On September 18, 2020, Ani Hovanessian was quoted in the New York Times on flexible tax strategies to consider in advance of the presidential election.
According to the article, many advisers counseled their wealthy clients in 2012 that the estate and gift tax exemptions were going down and that the rates on those taxes were going up. But the opposite happened the next year, and people who had given away more than they might have otherwise were caught off guard. Few respectable financial advisers are handicapping the election and what it might mean for taxes and investment returns next year. But that doesn’t mean they are not providing counsel.
"We can't make predictions better than anyone else can," said Hovanessian. "But if we fail to plan, we plan to fail. Individuals aren’t going to work with me because we’re frozen like a deer in the headlights."

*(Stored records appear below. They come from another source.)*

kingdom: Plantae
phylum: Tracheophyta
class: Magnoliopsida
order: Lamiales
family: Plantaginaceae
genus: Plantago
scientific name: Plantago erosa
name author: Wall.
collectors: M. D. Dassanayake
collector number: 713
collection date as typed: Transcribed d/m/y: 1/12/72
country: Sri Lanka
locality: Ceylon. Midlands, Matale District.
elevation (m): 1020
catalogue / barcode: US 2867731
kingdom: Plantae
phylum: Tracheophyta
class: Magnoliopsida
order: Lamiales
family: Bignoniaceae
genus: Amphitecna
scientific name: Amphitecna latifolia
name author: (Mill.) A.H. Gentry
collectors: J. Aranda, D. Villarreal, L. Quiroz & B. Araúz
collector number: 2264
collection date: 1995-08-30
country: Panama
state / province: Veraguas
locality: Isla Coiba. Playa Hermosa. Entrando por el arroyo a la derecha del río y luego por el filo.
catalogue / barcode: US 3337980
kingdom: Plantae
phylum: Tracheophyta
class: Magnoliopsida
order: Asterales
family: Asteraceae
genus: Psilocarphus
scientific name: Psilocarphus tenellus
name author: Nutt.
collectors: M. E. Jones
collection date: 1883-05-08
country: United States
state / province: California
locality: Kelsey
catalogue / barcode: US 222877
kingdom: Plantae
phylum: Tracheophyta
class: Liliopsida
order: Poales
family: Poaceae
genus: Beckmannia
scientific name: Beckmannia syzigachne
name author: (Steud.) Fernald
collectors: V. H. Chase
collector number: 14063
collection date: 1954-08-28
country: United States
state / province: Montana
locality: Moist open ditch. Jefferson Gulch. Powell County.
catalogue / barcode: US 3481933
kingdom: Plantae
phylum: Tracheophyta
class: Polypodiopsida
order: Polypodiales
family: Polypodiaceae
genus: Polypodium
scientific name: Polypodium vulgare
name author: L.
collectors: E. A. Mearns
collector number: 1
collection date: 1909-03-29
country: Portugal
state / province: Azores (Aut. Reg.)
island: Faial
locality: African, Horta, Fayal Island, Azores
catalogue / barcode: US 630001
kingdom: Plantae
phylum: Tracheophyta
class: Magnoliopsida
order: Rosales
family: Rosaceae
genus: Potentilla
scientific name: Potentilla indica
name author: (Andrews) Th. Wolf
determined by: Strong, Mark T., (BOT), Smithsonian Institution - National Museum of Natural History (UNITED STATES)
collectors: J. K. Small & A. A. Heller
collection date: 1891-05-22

The main criterion for committing to a new plan now is that it is something you would have done eventually; thus it is best to focus on flexible and resilient structures that can withstand different outcomes.
The ultimate flexibility for couples is to create trusts that move the money out of one spouse’s estate but maintain the other spouse’s access to it. Called spousal lifetime access trusts, they can act as a safeguard against changes to a tax strategy that could backfire.
"You’ve completed and made a full transfer into the trust," Ms. Hovanessian said. “You have cut off personal rights, but you can have your spouse as a beneficiary. It’s your backdoor strategy to have access to the funds.”